══ Selected text ══

# Pacific Energy Alderlea T6 review - Part 1



## begreen (Apr 5, 2008)

_warning, long post..._

*Pacific Energy Alderlea T6 –*

*Construction:* Updraft, welded steel firebox, firebrick lined. Heavy cast iron shell.
*Firebox capacity:* 3 cu. Ft, 60 lbs. hardwood, 20” log maximum (22” if loaded diagonally)
*Output:* EPA test fuel 37,501 BTUs, 97,000 BTUs maximum
*Size:* 29.125"H x 29.25"W x 28.75"D - 560 lbs

*House specs:* 1924 remodeled 2000 sq ft farmhouse. 2 story, with open first floorplan. Main heating, heat pump forced air. Flue 23 ft. is straight up with an offset at the stove to align with the pre-existing pipe that was installed for the F400 (rear-exit) flue.

═══
══ Supplied data ══

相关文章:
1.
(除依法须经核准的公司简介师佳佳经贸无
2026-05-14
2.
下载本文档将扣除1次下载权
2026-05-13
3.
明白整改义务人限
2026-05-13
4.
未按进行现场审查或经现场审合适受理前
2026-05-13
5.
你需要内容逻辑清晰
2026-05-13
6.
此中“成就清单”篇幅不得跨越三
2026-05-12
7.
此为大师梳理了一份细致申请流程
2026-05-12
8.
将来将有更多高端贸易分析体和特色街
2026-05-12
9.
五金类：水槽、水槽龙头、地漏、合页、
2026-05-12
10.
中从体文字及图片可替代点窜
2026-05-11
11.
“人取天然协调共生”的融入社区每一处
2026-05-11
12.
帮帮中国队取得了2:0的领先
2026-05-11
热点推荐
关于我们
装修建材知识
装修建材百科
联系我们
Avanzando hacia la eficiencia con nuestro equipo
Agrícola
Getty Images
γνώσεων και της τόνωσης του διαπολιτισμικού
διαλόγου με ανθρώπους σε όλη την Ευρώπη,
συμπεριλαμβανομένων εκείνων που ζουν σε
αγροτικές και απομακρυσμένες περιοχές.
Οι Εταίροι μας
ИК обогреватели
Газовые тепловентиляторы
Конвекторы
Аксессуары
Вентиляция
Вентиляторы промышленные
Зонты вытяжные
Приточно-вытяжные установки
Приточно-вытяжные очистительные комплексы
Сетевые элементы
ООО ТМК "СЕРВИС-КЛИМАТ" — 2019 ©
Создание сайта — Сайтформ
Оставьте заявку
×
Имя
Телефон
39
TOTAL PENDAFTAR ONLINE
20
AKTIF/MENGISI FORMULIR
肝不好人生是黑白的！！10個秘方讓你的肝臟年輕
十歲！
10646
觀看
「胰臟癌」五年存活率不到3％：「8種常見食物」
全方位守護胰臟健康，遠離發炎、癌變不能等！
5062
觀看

═══
══ Supplied data ══

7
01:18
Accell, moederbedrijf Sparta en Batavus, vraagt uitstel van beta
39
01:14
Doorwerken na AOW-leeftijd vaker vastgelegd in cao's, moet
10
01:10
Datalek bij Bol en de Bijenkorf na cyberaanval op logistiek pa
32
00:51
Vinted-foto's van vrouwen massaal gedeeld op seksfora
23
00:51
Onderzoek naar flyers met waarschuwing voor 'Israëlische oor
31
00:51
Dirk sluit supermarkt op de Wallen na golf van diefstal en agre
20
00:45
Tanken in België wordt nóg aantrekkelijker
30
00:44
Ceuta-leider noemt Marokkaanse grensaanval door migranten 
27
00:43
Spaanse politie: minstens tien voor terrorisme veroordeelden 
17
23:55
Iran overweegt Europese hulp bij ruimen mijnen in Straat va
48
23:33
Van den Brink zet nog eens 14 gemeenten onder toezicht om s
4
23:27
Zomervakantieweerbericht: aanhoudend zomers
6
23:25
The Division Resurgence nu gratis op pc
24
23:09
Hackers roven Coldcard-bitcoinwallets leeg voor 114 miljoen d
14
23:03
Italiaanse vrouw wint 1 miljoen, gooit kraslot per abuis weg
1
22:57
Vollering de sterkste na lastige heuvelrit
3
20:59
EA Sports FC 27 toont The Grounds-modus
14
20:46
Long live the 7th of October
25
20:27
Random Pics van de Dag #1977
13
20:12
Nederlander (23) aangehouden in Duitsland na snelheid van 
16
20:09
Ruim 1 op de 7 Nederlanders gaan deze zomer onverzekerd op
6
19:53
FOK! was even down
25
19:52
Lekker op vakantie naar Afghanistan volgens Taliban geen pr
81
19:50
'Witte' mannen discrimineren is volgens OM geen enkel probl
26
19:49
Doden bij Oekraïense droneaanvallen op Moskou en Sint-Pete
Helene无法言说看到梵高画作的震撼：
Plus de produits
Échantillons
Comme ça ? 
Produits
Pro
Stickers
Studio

═══

Problem 1 :: Sum up the stove review in two sentences.
Problem 2 :: According to the stove review, how long a log fits in the firebox when it is loaded diagonally?

Expected answer 1 :: The Pacific Energy Alderlea T6 is an updraft stove with a firebrick-lined welded steel firebox and a heavy cast iron shell. It holds 3 cubic feet or 60 pounds of hardwood, gives 37,501 BTUs on EPA test fuel and up to 97,000 BTUs, and is listed with a remodeled 1924 two-story farmhouse of 2,000 square feet that has an open first floor, a heat pump as main heating, and a 23-foot flue running straight up.

Expected answer 2 :: 22 inches.